* Begin Raw records *

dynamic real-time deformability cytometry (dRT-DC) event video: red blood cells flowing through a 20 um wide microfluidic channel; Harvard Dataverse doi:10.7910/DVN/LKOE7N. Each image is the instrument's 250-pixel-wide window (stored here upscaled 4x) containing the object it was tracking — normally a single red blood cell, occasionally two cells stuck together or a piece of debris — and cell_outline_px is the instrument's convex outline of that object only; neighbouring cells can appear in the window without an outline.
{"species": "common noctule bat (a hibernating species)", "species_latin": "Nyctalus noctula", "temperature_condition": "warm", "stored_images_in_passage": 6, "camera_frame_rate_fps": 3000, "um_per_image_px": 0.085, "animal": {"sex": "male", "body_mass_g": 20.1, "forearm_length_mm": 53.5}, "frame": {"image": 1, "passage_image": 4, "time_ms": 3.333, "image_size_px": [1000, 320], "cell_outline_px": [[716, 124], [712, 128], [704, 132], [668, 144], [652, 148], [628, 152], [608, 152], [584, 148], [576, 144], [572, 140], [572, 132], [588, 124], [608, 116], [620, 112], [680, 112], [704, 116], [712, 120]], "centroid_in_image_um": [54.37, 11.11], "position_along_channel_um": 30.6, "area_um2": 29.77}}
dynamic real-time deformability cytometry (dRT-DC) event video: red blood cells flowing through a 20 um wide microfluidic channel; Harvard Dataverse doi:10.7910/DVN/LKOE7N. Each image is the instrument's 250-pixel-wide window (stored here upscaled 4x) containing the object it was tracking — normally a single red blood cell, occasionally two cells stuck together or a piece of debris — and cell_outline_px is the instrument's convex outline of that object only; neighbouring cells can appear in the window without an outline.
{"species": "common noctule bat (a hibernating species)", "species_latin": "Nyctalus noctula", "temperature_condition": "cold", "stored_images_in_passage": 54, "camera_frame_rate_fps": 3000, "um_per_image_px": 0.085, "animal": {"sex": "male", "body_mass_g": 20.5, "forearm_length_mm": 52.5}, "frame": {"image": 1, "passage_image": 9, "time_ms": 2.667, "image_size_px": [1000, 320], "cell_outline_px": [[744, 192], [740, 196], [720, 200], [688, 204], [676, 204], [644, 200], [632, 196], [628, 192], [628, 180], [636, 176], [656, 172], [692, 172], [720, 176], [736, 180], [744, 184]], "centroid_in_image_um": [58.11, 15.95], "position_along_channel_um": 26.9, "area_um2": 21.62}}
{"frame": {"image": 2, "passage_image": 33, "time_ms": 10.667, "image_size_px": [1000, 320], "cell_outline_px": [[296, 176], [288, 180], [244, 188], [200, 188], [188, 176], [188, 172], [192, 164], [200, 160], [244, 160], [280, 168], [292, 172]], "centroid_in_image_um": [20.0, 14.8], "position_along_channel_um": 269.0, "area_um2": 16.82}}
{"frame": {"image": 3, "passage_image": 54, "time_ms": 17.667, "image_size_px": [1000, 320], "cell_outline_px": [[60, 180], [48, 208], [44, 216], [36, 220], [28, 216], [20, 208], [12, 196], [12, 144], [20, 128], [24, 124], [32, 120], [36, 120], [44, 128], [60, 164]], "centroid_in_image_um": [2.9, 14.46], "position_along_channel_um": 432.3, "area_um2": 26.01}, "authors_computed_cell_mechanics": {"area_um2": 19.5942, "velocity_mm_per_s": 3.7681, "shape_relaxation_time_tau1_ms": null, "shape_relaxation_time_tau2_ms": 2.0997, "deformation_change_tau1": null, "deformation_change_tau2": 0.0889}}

* End Raw records *

Reproduce the material precisely, including every line.

**Result:**
dynamic real-time deformability cytometry (dRT-DC) event video: red blood cells flowing through a 20 um wide microfluidic channel; Harvard Dataverse doi:10.7910/DVN/LKOE7N. Each image is the instrument's 250-pixel-wide window (stored here upscaled 4x) containing the object it was tracking — normally a single red blood cell, occasionally two cells stuck together or a piece of debris — and cell_outline_px is the instrument's convex outline of that object only; neighbouring cells can appear in the window without an outline.
{"species": "common noctule bat (a hibernating species)", "species_latin": "Nyctalus noctula", "temperature_condition": "warm", "stored_images_in_passage": 6, "camera_frame_rate_fps": 3000, "um_per_image_px": 0.085, "animal": {"sex": "male", "body_mass_g": 20.1, "forearm_length_mm": 53.5}, "frame": {"image": 1, "passage_image": 4, "time_ms": 3.333, "image_size_px": [1000, 320], "cell_outline_px": [[716, 124], [712, 128], [704, 132], [668, 144], [652, 148], [628, 152], [608, 152], [584, 148], [576, 144], [572, 140], [572, 132], [588, 124], [608, 116], [620, 112], [680, 112], [704, 116], [712, 120]], "centroid_in_image_um": [54.37, 11.11], "position_along_channel_um": 30.6, "area_um2": 29.77}}
dynamic real-time deformability cytometry (dRT-DC) event video: red blood cells flowing through a 20 um wide microfluidic channel; Harvard Dataverse doi:10.7910/DVN/LKOE7N. Each image is the instrument's 250-pixel-wide window (stored here upscaled 4x) containing the object it was tracking — normally a single red blood cell, occasionally two cells stuck together or a piece of debris — and cell_outline_px is the instrument's convex outline of that object only; neighbouring cells can appear in the window without an outline.
{"species": "common noctule bat (a hibernating species)", "species_latin": "Nyctalus noctula", "temperature_condition": "cold", "stored_images_in_passage": 54, "camera_frame_rate_fps": 3000, "um_per_image_px": 0.085, "animal": {"sex": "male", "body_mass_g": 20.5, "forearm_length_mm": 52.5}, "frame": {"image": 1, "passage_image": 9, "time_ms": 2.667, "image_size_px": [1000, 320], "cell_outline_px": [[744, 192], [740, 196], [720, 200], [688, 204], [676, 204], [644, 200], [632, 196], [628, 192], [628, 180], [636, 176], [656, 172], [692, 172], [720, 176], [736, 180], [744, 184]], "centroid_in_image_um": [58.11, 15.95], "position_along_channel_um": 26.9, "area_um2": 21.62}}
{"frame": {"image": 2, "passage_image": 33, "time_ms": 10.667, "image_size_px": [1000, 320], "cell_outline_px": [[296, 176], [288, 180], [244, 188], [200, 188], [188, 176], [188, 172], [192, 164], [200, 160], [244, 160], [280, 168], [292, 172]], "centroid_in_image_um": [20.0, 14.8], "position_along_channel_um": 269.0, "area_um2": 16.82}}
{"frame": {"image": 3, "passage_image": 54, "time_ms": 17.667, "image_size_px": [1000, 320], "cell_outline_px": [[60, 180], [48, 208], [44, 216], [36, 220], [28, 216], [20, 208], [12, 196], [12, 144], [20, 128], [24, 124], [32, 120], [36, 120], [44, 128], [60, 164]], "centroid_in_image_um": [2.9, 14.46], "position_along_channel_um": 432.3, "area_um2": 26.01}, "authors_computed_cell_mechanics": {"area_um2": 19.5942, "velocity_mm_per_s": 3.7681, "shape_relaxation_time_tau1_ms": null, "shape_relaxation_time_tau2_ms": 2.0997, "deformation_change_tau1": null, "deformation_change_tau2": 0.0889}}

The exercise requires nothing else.